Data under study =
┄┄┄┄┄┄
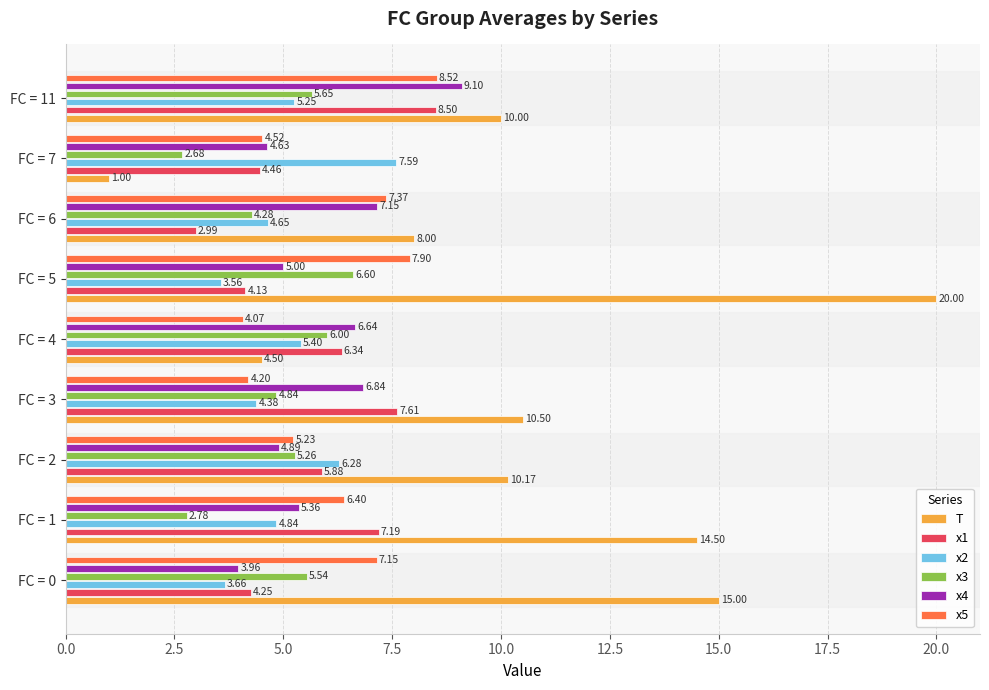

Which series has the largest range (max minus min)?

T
┄┄┄┄┄┄
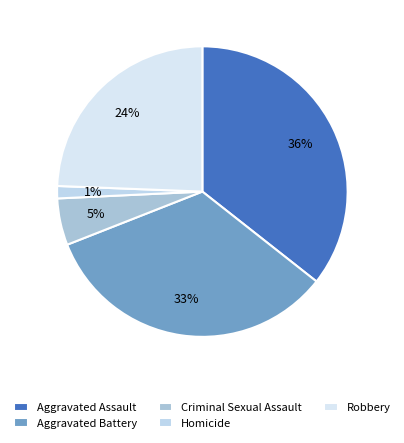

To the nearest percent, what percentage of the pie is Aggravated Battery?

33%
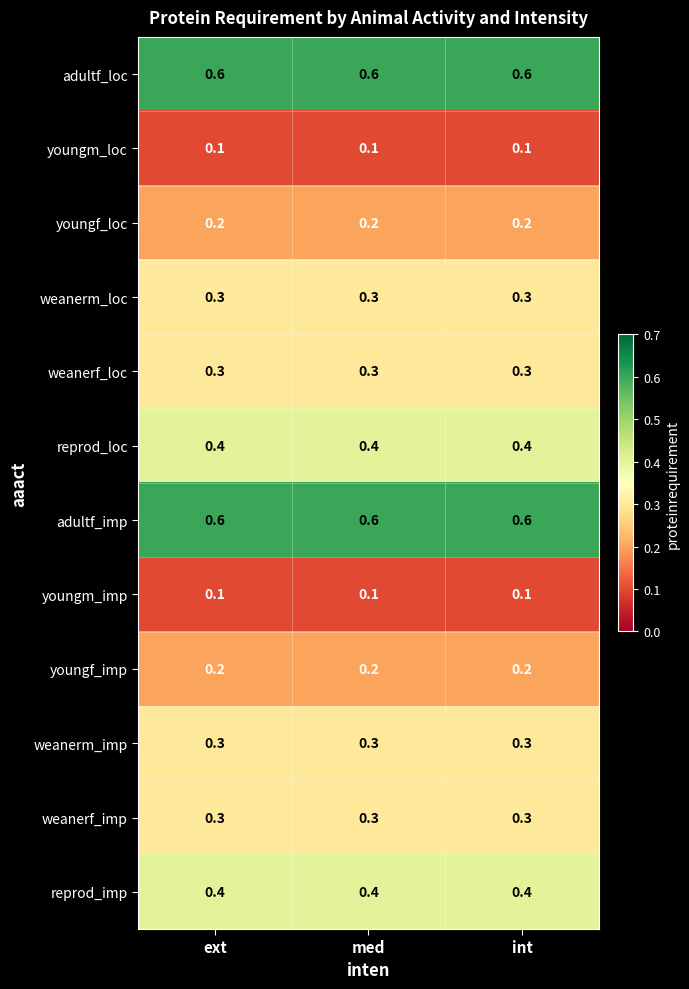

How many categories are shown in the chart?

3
┄┄┄┄┄┄
List every line in the rows above that contains the word "what", matching its capitalization exactly.

Response area =
To the nearest percent, what percentage of the pie is Aggravated Battery?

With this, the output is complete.